The last play to open at the Oregon Shakespeare Festival this season is one of the very best. “Sweat,” a deeply satisfying new work by Pulitzer Prize winner Lynn Nottage, was commissioned as part of the Festival’s United States History Cycle.
Director Kate Whoriskey, who works closely with Nottage, delivers a perfectly paced, sharply funny perspective on a serious topic. We see how NAFTA, the North American Free Trade Agreement, can lead to the loss of good jobs in America. This impressive script, rightfully sympathetic to workers, would be even more powerful if it illuminated opposing viewpoints a bit more.
A stellar cast offers finely tuned portrayals of complex characters. We meet a handful of factory workers in Reading, Pennsylvania, who have proudly fought for a strong union, but now that strength has lost its leverage. Their generous wages and benefits cannot compete with low pay in Mexico and elsewhere.
After some workers are laid off, those remaining go on strike. Although offered a chance to study for jobs in other fields, most of them hated school, and don’t aspire to anything but the jobs that are slipping through their fingers.
Where to turn? To the friendly local bar, of course. There they find their old pal Stan the bartender, played with natural warmth by Jack Willis. The busboy, a Dominican American, has long dreamed of a job at the factory, and considers working as a scab.

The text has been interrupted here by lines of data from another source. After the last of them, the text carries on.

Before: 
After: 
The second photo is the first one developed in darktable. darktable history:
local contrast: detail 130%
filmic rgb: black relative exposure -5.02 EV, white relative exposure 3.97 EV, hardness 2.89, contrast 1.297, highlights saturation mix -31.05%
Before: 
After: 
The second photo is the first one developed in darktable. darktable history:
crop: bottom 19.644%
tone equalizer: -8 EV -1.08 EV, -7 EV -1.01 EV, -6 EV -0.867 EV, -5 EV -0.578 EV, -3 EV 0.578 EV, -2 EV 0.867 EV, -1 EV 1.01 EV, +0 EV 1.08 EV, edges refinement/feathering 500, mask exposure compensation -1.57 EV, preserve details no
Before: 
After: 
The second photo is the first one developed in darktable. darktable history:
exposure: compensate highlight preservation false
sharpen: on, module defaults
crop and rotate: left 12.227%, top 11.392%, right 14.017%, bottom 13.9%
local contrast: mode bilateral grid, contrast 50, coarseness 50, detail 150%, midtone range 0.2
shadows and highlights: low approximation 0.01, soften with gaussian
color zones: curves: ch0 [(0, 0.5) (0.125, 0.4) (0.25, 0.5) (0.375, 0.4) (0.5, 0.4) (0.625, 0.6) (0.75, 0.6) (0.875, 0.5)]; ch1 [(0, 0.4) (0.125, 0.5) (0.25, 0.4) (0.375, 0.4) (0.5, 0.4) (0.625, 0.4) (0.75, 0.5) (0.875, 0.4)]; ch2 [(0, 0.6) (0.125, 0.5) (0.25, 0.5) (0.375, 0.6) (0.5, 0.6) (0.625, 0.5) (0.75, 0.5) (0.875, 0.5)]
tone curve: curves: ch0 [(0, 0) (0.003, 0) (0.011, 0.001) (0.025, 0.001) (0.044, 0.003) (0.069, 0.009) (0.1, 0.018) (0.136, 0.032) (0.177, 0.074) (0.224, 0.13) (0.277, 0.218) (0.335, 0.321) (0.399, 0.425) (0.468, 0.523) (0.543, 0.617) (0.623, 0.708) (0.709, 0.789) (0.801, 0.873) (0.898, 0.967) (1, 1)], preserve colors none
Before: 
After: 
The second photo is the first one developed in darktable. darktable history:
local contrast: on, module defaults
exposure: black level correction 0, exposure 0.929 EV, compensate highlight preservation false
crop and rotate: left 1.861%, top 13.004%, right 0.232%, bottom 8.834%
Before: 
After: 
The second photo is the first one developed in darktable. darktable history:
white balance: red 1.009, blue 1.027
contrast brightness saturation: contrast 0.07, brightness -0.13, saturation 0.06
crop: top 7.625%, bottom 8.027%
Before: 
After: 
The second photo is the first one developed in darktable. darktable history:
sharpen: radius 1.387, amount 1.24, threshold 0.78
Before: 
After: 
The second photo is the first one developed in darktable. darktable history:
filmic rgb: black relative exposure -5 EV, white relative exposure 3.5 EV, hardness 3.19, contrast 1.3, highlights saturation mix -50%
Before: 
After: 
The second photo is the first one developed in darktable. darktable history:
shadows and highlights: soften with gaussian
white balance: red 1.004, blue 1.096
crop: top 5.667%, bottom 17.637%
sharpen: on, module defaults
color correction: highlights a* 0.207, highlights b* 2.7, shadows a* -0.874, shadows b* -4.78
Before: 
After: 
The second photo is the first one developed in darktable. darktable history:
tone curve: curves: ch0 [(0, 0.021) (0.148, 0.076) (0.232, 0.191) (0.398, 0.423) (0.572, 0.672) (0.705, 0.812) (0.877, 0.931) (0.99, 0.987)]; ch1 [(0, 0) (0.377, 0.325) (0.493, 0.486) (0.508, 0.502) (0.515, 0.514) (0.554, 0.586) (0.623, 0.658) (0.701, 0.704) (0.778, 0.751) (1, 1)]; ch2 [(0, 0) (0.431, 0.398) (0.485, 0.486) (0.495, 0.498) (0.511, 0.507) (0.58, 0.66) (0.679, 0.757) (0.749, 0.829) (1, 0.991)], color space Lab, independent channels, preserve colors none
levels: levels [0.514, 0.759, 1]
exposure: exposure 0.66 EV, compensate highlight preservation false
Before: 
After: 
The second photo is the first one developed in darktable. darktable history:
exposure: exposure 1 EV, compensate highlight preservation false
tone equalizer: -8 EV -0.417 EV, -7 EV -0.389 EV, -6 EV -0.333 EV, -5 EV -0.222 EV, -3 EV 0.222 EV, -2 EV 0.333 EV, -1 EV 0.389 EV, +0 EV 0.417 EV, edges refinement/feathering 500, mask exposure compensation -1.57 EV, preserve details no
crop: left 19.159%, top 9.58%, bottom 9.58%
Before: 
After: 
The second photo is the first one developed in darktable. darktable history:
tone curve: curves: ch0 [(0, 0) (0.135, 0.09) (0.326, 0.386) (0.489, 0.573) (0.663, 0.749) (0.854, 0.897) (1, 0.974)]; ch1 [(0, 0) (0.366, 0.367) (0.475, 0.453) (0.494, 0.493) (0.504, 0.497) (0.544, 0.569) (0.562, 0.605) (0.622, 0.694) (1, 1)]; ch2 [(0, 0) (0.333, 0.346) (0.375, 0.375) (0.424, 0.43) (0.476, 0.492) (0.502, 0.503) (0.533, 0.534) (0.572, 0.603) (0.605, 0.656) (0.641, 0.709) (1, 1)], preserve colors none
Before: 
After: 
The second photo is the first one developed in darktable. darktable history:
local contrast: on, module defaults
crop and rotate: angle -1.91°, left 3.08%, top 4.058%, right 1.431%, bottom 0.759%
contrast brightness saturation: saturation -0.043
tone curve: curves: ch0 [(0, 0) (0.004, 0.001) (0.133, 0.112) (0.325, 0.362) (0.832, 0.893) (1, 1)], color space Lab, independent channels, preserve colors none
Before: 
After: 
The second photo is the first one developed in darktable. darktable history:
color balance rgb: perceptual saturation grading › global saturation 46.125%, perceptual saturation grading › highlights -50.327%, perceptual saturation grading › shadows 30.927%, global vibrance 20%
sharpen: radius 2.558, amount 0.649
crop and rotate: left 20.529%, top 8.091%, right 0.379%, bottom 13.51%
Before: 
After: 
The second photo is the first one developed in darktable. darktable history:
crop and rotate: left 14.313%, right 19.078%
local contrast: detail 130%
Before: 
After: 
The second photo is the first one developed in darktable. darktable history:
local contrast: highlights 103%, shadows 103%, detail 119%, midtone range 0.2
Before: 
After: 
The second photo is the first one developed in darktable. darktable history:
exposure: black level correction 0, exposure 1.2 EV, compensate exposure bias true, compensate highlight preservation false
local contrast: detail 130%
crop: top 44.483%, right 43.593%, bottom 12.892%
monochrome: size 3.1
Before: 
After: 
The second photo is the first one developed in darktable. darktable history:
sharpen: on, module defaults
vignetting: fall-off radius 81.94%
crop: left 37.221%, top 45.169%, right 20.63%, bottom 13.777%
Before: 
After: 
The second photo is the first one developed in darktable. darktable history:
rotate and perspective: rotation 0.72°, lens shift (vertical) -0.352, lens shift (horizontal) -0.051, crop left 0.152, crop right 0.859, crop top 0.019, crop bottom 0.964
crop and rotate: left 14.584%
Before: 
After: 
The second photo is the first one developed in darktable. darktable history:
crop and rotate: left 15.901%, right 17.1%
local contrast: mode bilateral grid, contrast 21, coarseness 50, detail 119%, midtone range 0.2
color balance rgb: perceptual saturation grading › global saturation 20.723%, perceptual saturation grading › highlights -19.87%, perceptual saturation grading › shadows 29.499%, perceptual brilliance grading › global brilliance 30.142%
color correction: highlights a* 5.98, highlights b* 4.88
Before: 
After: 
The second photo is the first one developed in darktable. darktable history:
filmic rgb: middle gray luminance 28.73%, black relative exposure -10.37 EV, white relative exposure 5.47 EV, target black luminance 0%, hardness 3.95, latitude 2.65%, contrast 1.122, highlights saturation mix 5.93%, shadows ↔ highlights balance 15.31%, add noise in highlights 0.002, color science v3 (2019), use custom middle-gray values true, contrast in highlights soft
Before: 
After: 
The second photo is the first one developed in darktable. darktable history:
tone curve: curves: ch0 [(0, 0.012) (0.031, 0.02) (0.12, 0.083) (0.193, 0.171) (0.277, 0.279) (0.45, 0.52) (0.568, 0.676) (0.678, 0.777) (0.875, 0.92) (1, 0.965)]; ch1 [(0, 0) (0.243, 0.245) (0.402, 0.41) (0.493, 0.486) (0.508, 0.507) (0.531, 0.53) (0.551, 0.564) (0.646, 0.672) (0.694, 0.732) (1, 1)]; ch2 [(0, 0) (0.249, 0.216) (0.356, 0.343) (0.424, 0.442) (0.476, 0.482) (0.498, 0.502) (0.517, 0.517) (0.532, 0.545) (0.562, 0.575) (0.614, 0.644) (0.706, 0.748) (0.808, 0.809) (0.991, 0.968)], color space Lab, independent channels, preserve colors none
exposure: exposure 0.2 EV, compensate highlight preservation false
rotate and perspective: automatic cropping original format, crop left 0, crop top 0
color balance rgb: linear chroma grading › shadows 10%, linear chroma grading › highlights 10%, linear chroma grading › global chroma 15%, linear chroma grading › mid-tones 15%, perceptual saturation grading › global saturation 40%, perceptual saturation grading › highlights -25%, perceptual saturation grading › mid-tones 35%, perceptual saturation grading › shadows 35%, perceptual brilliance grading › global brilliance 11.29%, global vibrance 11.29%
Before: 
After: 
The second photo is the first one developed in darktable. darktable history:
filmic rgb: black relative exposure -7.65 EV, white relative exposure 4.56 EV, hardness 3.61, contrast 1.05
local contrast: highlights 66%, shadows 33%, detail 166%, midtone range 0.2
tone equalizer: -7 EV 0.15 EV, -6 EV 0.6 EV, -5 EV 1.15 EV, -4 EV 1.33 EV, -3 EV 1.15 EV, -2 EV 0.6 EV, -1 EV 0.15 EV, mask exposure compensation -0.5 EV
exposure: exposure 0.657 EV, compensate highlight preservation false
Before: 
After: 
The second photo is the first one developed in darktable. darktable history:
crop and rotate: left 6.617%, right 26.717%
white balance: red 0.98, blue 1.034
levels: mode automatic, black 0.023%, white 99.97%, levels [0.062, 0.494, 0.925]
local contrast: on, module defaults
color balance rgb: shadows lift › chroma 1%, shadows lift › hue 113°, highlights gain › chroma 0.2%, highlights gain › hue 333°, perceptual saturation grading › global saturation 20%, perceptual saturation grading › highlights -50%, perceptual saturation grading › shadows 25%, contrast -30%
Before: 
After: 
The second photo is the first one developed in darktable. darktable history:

Three women friends work together and drink together. Cynthia, a rare black woman to be promoted to supervisor, is wonderfully played by Kimberly Scott. In fine portrayals by Terri McMahon as Tracey, a white single mother, and K.T. Vogt as Jessie, usually drunk but shrewd, these friends begin to distrust Cynthia, saying she sides with management. Tracey’s son Jason, played by a thoroughly convincing Stephen Michael Spencer, and Cynthia’s son Chris, the likable Tramell Tillman, also work at the factory, but when they’re laid off they get into serious trouble.
The play jumps back and forth through several years, so we see how the situation begins, and how the characters struggle and change over time. These are real people, fighting real poverty. “Sweat” shines a probing spotlight on their dilemma.
 

Dorothy Velasco has reviewed productions at the Oregon Shakespeare Festival for KLCC since 1985.